* **Stored items**
+++
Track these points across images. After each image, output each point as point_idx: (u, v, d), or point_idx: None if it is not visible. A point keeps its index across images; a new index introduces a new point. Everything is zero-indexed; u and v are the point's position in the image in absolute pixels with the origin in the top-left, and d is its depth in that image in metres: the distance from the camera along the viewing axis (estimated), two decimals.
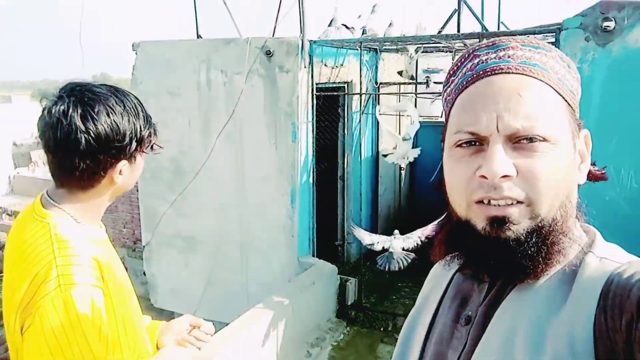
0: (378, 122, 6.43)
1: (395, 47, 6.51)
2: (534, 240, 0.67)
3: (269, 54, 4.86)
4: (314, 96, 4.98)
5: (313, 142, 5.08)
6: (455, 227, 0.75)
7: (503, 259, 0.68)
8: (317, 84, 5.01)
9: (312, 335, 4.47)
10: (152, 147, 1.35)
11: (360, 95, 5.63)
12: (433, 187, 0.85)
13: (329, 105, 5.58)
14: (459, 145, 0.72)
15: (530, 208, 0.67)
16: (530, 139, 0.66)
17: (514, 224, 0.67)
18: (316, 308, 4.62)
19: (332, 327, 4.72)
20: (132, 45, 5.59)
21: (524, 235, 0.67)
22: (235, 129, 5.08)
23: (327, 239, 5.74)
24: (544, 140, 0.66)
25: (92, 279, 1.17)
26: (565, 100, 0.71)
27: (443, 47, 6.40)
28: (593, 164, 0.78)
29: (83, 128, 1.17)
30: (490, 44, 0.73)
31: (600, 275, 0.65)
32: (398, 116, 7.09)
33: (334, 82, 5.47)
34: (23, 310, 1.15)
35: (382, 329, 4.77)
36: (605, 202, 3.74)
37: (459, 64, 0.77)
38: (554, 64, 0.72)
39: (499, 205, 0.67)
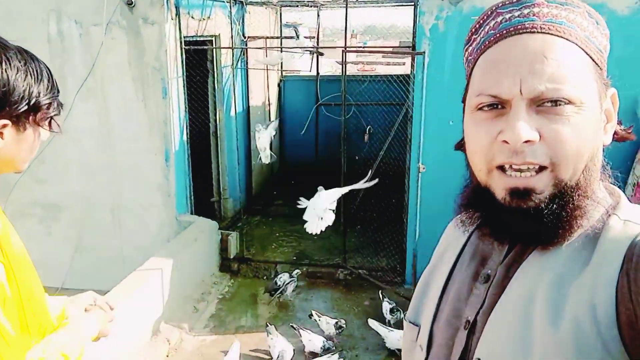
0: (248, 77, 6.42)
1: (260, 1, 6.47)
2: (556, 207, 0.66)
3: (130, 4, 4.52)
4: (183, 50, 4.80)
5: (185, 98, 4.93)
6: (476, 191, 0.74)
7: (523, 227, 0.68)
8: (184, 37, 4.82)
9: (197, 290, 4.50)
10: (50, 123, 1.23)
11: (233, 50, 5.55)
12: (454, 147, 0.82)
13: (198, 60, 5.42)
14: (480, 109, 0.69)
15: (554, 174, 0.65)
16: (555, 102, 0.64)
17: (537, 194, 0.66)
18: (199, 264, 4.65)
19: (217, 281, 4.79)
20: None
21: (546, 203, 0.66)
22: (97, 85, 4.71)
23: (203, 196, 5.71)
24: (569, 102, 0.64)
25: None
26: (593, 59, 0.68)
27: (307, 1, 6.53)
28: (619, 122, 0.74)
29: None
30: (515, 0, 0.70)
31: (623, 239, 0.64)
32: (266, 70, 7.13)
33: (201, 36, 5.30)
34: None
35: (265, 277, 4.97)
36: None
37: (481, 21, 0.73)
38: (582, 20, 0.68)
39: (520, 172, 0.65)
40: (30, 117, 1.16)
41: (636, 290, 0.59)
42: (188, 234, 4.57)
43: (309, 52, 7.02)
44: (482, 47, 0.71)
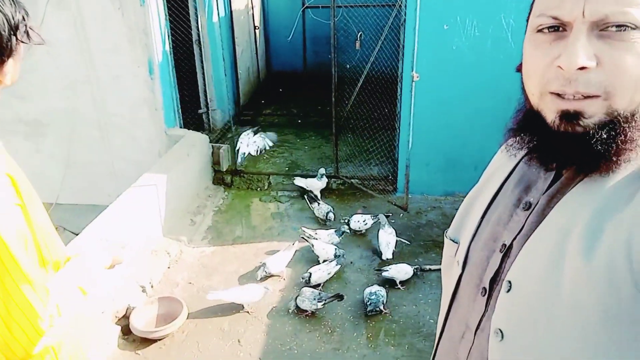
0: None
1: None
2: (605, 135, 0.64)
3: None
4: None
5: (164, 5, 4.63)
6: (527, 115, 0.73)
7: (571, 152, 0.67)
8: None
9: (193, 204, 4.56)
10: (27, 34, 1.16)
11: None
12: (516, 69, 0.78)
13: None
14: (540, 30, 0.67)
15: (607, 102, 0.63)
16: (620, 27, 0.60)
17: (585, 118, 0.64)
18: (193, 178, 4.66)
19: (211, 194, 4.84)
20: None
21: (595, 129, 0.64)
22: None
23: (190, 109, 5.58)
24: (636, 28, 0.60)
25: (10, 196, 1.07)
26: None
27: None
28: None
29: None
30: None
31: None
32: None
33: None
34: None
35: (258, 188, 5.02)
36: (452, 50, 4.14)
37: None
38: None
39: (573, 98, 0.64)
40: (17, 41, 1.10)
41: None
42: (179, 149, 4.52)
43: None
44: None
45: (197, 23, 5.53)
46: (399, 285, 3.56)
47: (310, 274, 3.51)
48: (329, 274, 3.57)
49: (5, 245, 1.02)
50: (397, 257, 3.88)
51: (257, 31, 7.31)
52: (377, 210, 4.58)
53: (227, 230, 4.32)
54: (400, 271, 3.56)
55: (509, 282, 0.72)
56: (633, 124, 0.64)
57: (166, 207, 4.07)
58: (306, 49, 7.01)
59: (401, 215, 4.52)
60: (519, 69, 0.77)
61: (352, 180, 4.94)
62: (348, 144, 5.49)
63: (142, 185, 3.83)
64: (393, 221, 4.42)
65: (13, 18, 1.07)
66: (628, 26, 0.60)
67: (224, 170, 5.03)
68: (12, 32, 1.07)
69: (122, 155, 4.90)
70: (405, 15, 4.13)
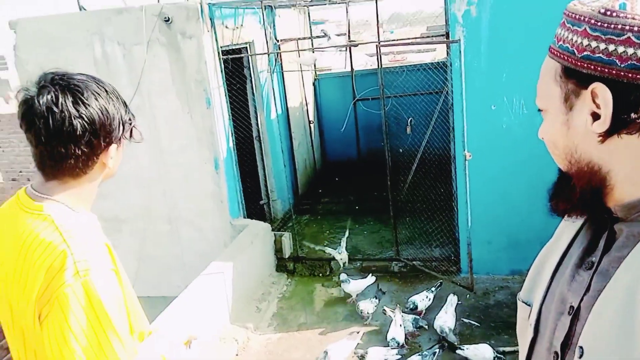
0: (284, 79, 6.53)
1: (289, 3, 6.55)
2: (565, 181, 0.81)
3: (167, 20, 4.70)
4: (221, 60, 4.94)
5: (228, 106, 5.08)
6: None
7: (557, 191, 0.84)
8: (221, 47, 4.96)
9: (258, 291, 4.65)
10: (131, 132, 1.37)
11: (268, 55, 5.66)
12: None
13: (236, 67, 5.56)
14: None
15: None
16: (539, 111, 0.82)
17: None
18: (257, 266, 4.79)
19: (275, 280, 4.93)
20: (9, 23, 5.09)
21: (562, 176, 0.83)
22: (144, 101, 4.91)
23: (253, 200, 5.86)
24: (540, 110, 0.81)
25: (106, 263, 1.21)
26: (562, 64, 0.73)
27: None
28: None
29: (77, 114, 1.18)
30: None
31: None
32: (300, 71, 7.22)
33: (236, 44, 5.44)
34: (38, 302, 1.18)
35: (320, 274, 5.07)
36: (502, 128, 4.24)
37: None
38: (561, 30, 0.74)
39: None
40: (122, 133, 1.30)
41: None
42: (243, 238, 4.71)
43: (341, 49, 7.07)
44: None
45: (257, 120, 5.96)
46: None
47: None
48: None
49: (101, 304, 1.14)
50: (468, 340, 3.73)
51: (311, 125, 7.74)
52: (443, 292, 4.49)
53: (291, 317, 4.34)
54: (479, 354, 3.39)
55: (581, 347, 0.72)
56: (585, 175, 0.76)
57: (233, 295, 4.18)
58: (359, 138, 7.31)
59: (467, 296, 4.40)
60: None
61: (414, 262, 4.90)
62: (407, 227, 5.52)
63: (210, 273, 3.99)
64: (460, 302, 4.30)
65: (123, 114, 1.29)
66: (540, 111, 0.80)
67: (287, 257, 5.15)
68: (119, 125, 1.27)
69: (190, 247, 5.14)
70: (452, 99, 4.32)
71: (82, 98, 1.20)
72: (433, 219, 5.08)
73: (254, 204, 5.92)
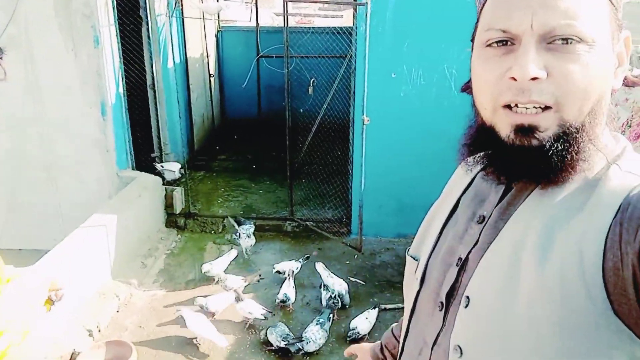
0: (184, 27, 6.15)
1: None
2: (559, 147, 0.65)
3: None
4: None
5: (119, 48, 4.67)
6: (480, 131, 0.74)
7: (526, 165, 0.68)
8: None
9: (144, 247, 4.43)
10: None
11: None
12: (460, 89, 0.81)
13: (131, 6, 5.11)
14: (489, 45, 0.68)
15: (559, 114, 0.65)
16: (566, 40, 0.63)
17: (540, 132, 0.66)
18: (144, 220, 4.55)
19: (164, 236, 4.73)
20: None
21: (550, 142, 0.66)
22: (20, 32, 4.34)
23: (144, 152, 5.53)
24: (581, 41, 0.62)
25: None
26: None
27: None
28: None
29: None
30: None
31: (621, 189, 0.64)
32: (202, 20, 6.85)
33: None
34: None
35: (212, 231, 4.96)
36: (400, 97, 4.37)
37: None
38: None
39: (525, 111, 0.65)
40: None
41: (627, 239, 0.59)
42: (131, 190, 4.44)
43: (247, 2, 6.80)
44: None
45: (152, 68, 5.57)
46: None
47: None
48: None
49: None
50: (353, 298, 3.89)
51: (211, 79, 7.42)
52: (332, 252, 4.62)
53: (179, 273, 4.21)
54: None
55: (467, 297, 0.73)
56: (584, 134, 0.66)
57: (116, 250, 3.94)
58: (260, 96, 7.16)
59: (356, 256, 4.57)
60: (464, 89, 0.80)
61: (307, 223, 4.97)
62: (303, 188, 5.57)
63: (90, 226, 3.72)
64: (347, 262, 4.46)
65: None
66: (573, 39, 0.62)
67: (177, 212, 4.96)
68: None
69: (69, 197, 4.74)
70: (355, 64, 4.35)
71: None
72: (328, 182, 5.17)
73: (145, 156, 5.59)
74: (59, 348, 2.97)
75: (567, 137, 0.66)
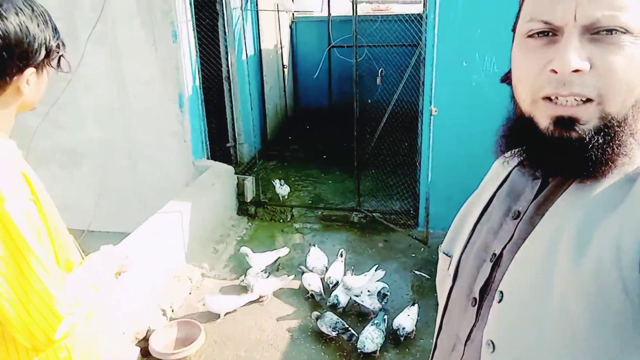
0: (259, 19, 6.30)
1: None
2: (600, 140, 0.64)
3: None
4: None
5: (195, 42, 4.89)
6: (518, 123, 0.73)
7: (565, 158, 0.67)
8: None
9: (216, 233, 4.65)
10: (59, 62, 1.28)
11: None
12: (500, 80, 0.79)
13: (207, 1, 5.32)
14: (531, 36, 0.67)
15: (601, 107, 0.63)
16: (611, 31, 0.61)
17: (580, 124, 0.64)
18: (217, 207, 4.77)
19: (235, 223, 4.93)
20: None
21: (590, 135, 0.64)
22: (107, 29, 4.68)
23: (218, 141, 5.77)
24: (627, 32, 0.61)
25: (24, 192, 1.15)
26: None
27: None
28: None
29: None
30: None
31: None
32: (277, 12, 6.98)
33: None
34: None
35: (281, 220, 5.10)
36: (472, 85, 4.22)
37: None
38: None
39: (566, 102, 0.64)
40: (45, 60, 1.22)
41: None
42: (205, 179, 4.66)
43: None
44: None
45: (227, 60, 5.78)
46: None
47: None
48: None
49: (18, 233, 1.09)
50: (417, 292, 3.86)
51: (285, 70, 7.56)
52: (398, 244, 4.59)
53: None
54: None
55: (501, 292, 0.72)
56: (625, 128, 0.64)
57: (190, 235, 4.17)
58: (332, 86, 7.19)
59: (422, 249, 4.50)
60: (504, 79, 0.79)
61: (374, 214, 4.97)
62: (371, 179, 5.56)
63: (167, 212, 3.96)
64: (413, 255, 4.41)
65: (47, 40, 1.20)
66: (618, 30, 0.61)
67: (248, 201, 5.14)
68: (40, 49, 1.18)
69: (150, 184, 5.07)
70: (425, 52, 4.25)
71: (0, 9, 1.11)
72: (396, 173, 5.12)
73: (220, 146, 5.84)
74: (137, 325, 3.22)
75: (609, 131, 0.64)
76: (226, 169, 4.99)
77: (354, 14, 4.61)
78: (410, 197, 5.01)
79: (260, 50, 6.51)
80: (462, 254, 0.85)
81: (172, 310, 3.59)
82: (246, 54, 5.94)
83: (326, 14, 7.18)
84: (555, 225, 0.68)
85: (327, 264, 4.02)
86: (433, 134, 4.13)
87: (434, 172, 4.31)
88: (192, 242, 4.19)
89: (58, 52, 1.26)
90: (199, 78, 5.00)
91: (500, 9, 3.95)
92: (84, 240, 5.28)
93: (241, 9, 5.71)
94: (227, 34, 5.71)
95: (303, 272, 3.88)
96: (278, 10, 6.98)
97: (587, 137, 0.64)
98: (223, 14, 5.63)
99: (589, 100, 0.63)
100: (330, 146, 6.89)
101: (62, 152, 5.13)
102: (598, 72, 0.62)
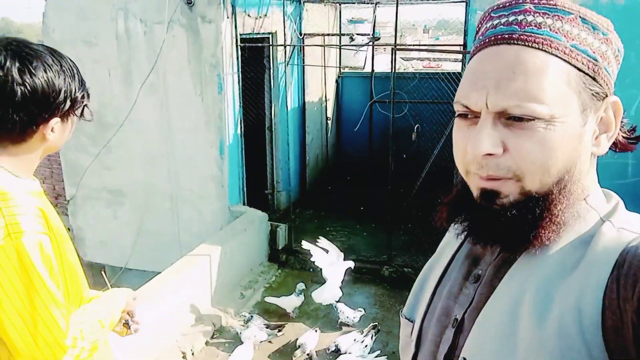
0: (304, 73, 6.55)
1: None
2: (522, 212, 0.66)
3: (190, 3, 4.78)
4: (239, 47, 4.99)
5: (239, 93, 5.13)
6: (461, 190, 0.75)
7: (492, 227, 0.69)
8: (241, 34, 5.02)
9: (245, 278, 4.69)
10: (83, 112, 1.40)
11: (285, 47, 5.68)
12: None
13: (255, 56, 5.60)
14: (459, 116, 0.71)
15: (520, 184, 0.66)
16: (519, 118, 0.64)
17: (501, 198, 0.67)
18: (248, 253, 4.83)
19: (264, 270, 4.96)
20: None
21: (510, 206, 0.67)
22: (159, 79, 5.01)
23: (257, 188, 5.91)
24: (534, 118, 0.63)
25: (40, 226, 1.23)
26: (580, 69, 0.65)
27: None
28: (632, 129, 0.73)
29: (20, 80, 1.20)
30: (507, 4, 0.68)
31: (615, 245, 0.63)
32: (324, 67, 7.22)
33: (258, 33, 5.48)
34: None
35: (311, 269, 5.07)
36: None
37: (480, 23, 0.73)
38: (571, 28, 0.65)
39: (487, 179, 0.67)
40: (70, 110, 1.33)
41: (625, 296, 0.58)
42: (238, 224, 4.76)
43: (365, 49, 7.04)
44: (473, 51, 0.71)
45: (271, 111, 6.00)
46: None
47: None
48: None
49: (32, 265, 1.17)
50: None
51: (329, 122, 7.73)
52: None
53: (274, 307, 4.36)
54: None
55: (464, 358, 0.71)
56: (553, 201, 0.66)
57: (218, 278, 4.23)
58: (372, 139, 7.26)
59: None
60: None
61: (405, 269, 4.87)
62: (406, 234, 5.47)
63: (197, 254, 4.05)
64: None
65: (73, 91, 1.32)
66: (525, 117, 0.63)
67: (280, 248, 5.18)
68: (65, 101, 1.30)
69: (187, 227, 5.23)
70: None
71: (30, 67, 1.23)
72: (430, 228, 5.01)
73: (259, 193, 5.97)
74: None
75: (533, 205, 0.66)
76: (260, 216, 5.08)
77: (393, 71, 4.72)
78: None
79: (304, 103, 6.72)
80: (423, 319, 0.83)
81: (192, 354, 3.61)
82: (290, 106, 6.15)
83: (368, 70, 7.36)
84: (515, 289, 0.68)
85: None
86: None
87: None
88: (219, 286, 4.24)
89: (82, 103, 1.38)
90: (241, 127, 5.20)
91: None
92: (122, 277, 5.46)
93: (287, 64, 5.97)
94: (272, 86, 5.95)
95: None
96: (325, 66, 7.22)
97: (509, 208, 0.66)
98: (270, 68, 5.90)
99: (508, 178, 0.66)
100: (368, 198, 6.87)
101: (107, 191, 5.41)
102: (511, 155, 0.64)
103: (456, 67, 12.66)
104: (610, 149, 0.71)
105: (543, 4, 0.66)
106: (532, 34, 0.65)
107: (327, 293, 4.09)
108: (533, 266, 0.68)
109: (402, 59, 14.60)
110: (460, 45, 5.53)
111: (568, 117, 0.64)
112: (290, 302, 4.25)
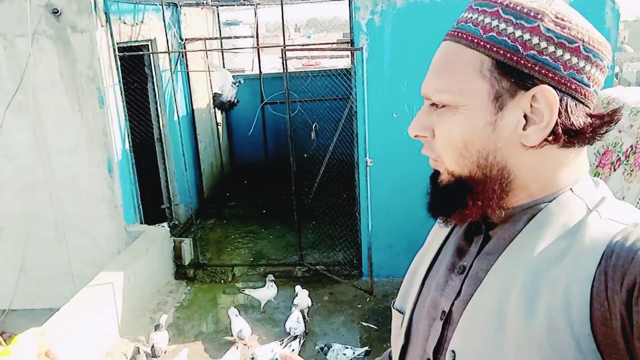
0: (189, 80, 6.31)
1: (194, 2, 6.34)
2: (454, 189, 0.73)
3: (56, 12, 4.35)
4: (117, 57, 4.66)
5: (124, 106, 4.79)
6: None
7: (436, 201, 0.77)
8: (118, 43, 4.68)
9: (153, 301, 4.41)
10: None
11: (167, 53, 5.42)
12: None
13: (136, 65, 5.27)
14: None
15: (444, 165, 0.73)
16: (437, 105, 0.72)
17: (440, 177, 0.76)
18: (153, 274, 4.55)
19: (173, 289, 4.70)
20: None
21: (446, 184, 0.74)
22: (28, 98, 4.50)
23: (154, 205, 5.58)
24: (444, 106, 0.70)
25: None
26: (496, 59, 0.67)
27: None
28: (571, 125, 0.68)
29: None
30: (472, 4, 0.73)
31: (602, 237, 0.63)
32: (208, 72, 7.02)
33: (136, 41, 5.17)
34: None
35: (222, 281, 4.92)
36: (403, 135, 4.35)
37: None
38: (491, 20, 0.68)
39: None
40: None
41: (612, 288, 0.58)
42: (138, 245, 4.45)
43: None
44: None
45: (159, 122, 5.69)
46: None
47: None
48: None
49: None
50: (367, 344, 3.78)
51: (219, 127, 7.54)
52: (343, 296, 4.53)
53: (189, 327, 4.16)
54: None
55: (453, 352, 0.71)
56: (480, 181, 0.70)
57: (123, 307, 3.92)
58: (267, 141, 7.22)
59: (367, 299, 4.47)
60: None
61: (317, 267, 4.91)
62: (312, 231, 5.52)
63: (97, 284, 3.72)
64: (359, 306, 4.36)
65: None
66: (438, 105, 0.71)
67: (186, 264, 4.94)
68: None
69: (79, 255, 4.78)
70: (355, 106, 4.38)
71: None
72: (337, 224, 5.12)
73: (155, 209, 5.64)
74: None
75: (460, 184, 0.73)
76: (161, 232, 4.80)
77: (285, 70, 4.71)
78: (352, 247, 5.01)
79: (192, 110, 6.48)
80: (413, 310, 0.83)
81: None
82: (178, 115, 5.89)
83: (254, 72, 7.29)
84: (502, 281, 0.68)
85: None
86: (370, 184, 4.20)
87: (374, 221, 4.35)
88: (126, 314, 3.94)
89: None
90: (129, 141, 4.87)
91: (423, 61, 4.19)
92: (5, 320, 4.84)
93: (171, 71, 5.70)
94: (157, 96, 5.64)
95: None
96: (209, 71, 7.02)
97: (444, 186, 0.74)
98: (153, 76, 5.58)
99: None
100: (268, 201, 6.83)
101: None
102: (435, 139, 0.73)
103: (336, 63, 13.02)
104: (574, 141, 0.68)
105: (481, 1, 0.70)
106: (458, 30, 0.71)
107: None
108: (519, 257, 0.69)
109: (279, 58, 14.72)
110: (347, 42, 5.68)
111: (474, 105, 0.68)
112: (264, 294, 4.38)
+++
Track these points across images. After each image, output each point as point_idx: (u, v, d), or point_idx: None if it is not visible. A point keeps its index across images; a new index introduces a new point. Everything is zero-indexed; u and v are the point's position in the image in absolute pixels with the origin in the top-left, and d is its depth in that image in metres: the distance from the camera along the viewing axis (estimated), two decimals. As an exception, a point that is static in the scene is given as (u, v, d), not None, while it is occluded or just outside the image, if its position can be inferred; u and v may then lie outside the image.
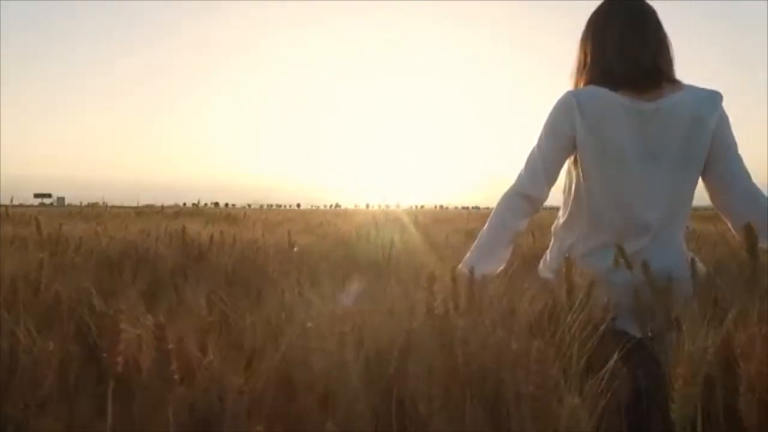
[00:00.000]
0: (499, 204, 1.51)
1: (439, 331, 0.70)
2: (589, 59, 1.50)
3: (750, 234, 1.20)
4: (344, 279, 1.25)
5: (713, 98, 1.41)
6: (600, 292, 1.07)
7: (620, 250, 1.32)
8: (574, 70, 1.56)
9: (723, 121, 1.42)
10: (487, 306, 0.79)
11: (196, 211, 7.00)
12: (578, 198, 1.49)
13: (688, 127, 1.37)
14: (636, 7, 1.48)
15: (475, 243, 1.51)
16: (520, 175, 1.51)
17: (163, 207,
+++
* **What is needed**
For the records above, tally the lines holding the word "origin". Answer with the number only.

* **Written response**
2